Answer
a) $1.125\times 10^4 \;\rm ion$
b) $2.55\times 10^7 \;\rm A/m^2$
Work Step by Step
$$\color{blue}{\bf [a]}$$
We are given that a current of 1.8 pA is carried by a potassium ion.
So,
$$I=\dfrac{Q}{t}$$
So the total charge amount of potassium ion is given by
$$Q=Ne=tI$$
where $Q=Ne$ where $N$ is the number of ions and $e$ is the charge of one ion.

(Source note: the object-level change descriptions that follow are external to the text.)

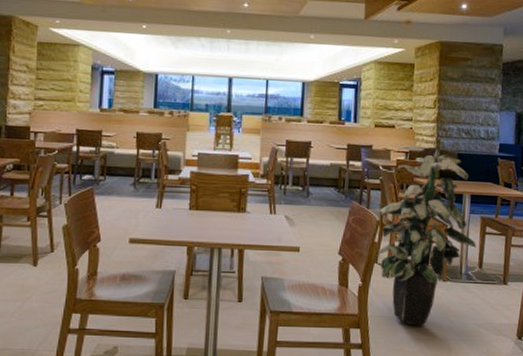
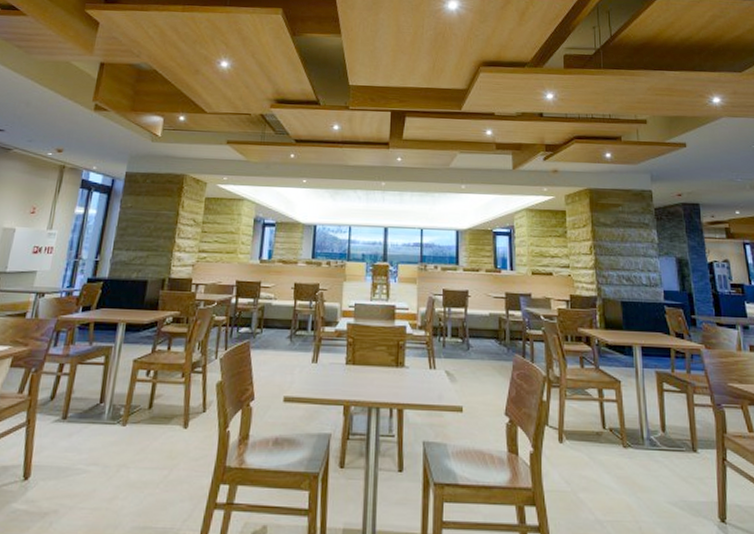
indoor plant: present [375,145,476,326] -> none [543,293,655,504]

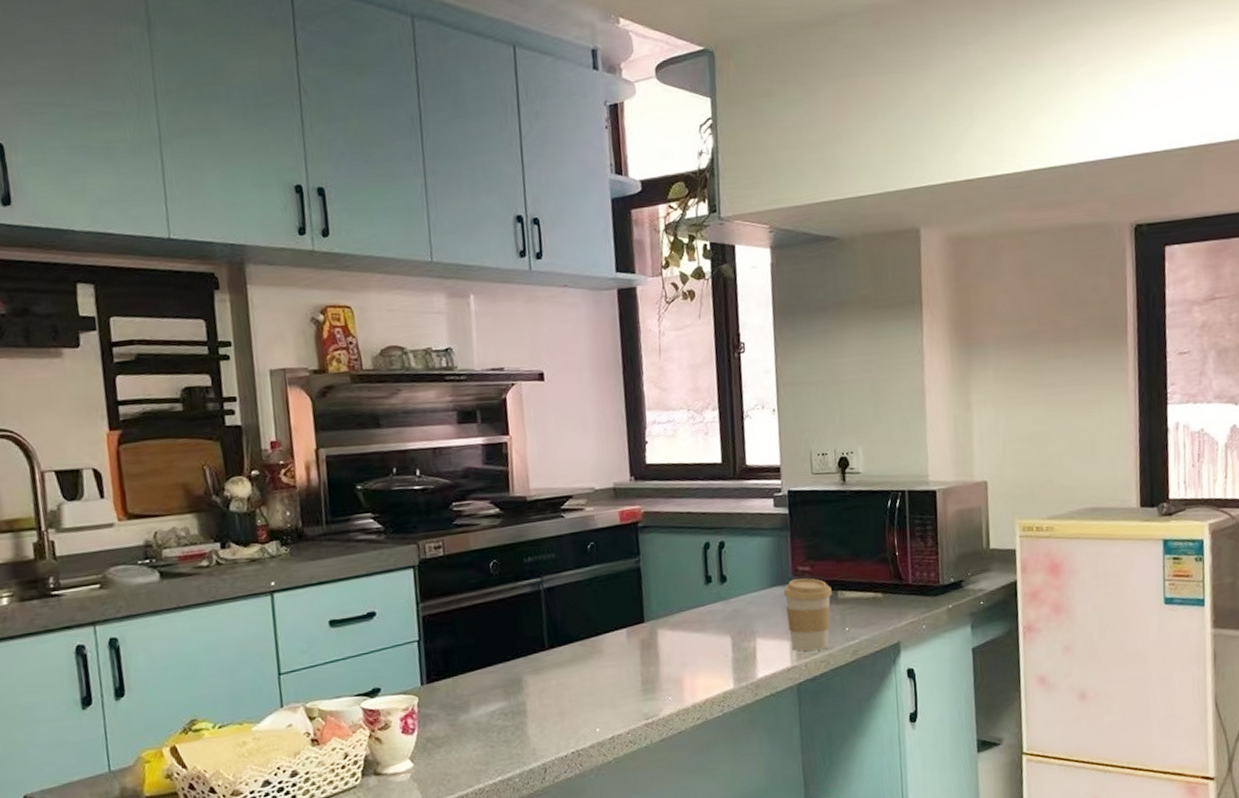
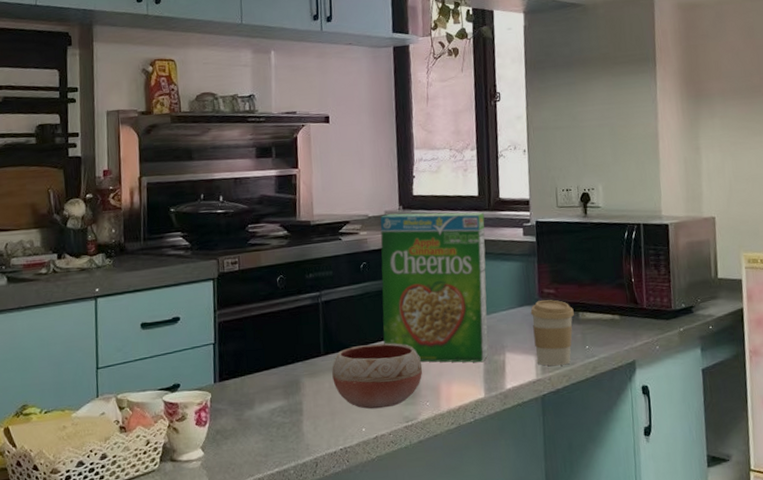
bowl: none [558,632,663,707] -> present [332,343,423,409]
cereal box: none [609,481,737,653] -> present [380,212,489,363]

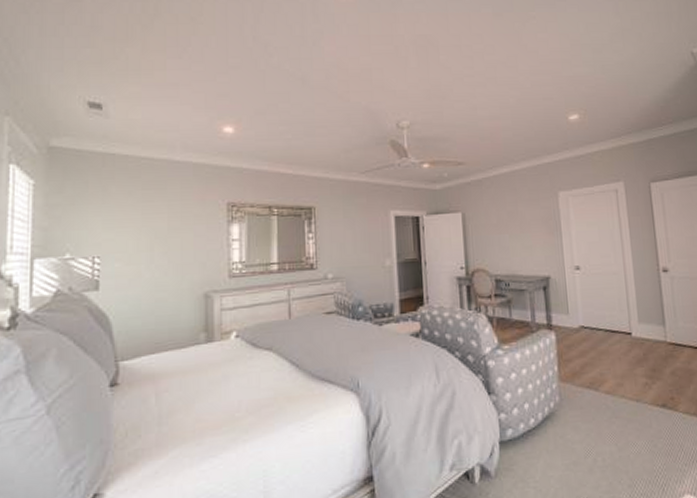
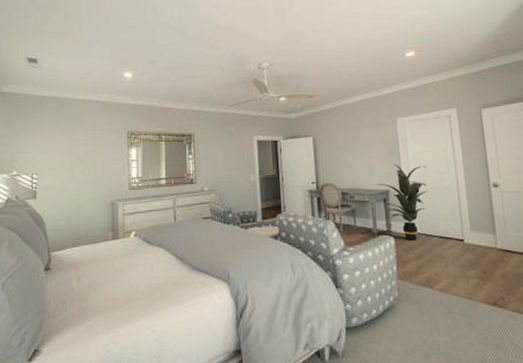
indoor plant: none [535,245,593,335] -> present [377,163,428,241]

Thus, the number of ions that pass during 1 ms is given by
$$N=\dfrac{tI}{e}$$
Plug the known;
$$N=\dfrac{(1\times 10^{-3})(1.8\times 10^{-12})}{(1.6\times 10^{-19})}$$
$$N=\color{red}{\bf 1.125\times 10^4}\;\rm ion$$
$$\color{blue}{\bf [b]}$$
The current density is given by
$$J=\dfrac{I}{A}=\dfrac{I}{\pi r^2}$$
Plug the known;
$$J= \dfrac{(1.8\times 10^{-12})}{\pi (0.15\times 10^{-9})^2}$$
$$J=\color{red}{\bf 2.55\times 10^7}\;\rm A/m^2$$